From Rodrigo Serrano of Rational Capitalist Speculator,
This objective report concisely summarizes important macro events over the past week. It is not geared to push an agenda. Impartiality is necessary to avoid costly psychological traps, which all investors are prone to, such as confirmation, conservatism, and endowment biases.
+ Existing home sales may have underperformed the consensus forecast, but for good reason. A lack of homes for sale (supply), particularly at the low-value end, was the culprit. This development will help maintain upward momentum in home prices throughout 2013. Moreover, New Home Sales may have printed a negative MoM growth-rate, but this was due to a huge upward revision in November and doesn’t deter the bigger picture of continued growth for the sector in 2013. Overall, inventory levels remain very lean. Higher home prices will result in a positive wealth effect for consumers and help support consumption. Furthermore, low inventory levels will act as an incentive for homebuilders to hire, buttressing economic activity.
+ The U.S. job market is clearly on the mend from the looks of the jobless-claims data. At roughly 352K, the 4-week average is now at its lowest level in almost 5 years. This development is a harbinger for a solid January payrolls report, due in a week from today.
+ The bears’ strongest point, a stalling manufacturing sector, isn’t confirmed at all by Markit’s latest preliminary PMI reading. For January, the overall index rose from 54 to 56.1, a 10-month high. Furthermore leading indicators in the report, such as New Orders, point to further expansion in the months ahead.
+ The world’s largest economic bloc, the European Union, is clearly stabilizing. Germany’s manufacturing PMI rises to the highest in almost a year, while consumer confidence in the European region expands for the second month in a row. Both reports are for January. Meanwhile, the ZEW Center for European Economic Research reports that investor confidence in Germany skyrocketed 24.6 pts, hitting a level not seen in more than 2.5 years (same story for Euro-area confidence). Finally on the financial front, investors are giving the thumbs up at recent reforms in Spain and Portugal; both countries issue bonds to strong demand –- meanwhile, many banks that participated in the LTRO at the zenith of the crisis, are now repaying their loans quicker than expected, a sign of confidence that the worse is over.
+ China continues to surprise to the upside. The country’s manufacturing PMI, released by HSBC, hits a 2-year high in January. Furthermore, Copper is about to break out of its multi-year triangle to the upside (see 3-yr view).
+ The Conference Board’s U.S. leading indicator points to strengthening economic growth in the months ahead, rising 0.5% in December. “Housing, which has long been a drag, has turned into a positive for growth and will help improve consumer balance sheets and strengthen consumption,” says Conference Board economist Kenneth Goldstein.

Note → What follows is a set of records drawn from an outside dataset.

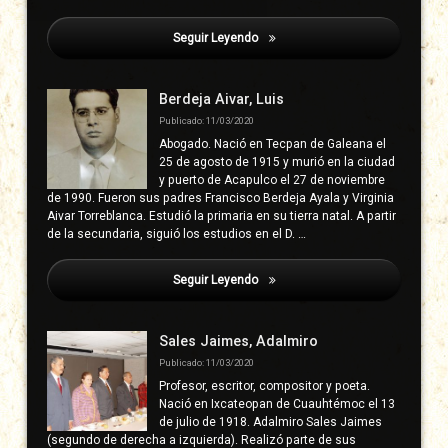
Seguir Leyendo
Igualapa
Berdeja Aivar, Luis
Publicado: 11/03/2020
Abogado. Nació en Tecpan de Galeana el
25 de agosto de 1915 y murió en la ciudad
y puerto de Acapulco el 27 de noviembre
de 1990. Fueron sus padres Francisco Berdeja Ayala y Virginia
Aivar Torreblanca. Estudió la primaria en su tierra natal. A partir
de la secundaria, siguió los estudios en el D. …
Seguir Leyendo
Igualapa
Sales Jaimes, Adalmiro
Publicado: 11/03/2020
Profesor, escritor, compositor y poeta.
Nació en Ixcateopan de Cuauhtémoc el 13
de julio de 1918. Adalmiro Sales Jaimes
(segundo de derecha a izquierda). Realizó parte de sus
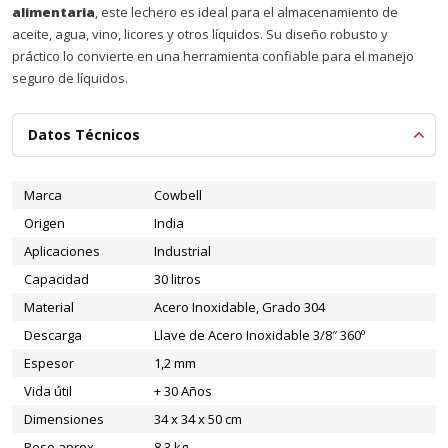
alimentaria
, este lechero es ideal para el almacenamiento de
aceite, agua, vino, licores y otros líquidos. Su diseño robusto y
práctico lo convierte en una herramienta confiable para el manejo
seguro de líquidos.
Datos Técnicos
Marca
Cowbell
Origen
India
Aplicaciones
Industrial
Capacidad
30 litros
Material
Acero Inoxidable, Grado 304
Descarga
Llave de Acero Inoxidable 3/8″ 360º
Espesor
1,2 mm
Vida útil
+ 30 Años
Dimensiones
34 x 34 x 50 cm
Peso aprox.
8,3 kg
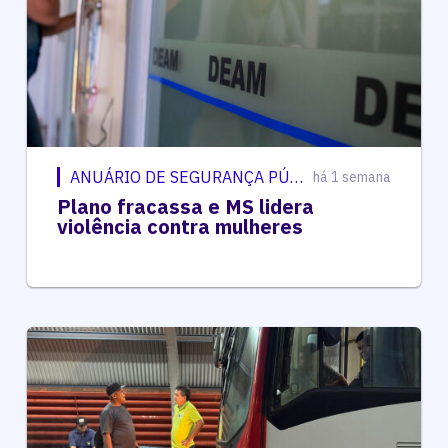
ANUÁRIO DE SEGURANÇA PÚBLICA
há 1 semana
Plano fracassa e MS lidera
violência contra mulheres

– Manufacturing has stalled and is looking to contract soon, as the Federal Reserve Bank of Richmond reports that its manufacturing index slumped to a 6-month low in January. This report follows news of weakness in the sector from the New York and Philly Federal Reserve Banks. Housing, which now only accounts for only 3% of U.S. GDP economy will not be able to pick up the slack (manufacturing accounts for 12% according to the National Association of Manufacturers)…
– …furthermore consumption, which accounts for roughly 70% of the economy is set to shift down a gear as consumers hunker down as they face an expiring 2-year payroll tax holiday. Bloomberg’s Consumer Comfort, which confirms recent falls in the University of Michigan and Conference Board consumer confidence surveys, falls to a 3-month low.
– Complacency reigns in Euroland as Draghi states that the darkest times have passed. Are we really out of the woods? Investors are ignoring worrisome developments. Spanish unemployment hits a record high while stories of corruption within the country’s government swirl about, creating political uncertainty at the flashpoint of the debt crisis. Meanwhile in France, Europe’s second largest economy, recession is knocking on the door and could result in another flashpoint.
– From a technical perspective, stocks are very overbought at these levels. Now is not the time to make risk-on bets as the S&P 500 also approaches multi-year resistance and many macro risks remain lurking in the background.
–(Source Bespoke Investment Group)
– Common sense says that constant intervention and warping of financial markets by central banks will inevitably come back to haunt investors and the global economy. Warnings grow of a credit bubble as rampant central bank intervention has masked the true cost of money. The subsequent adjustment will undoubtably be painful.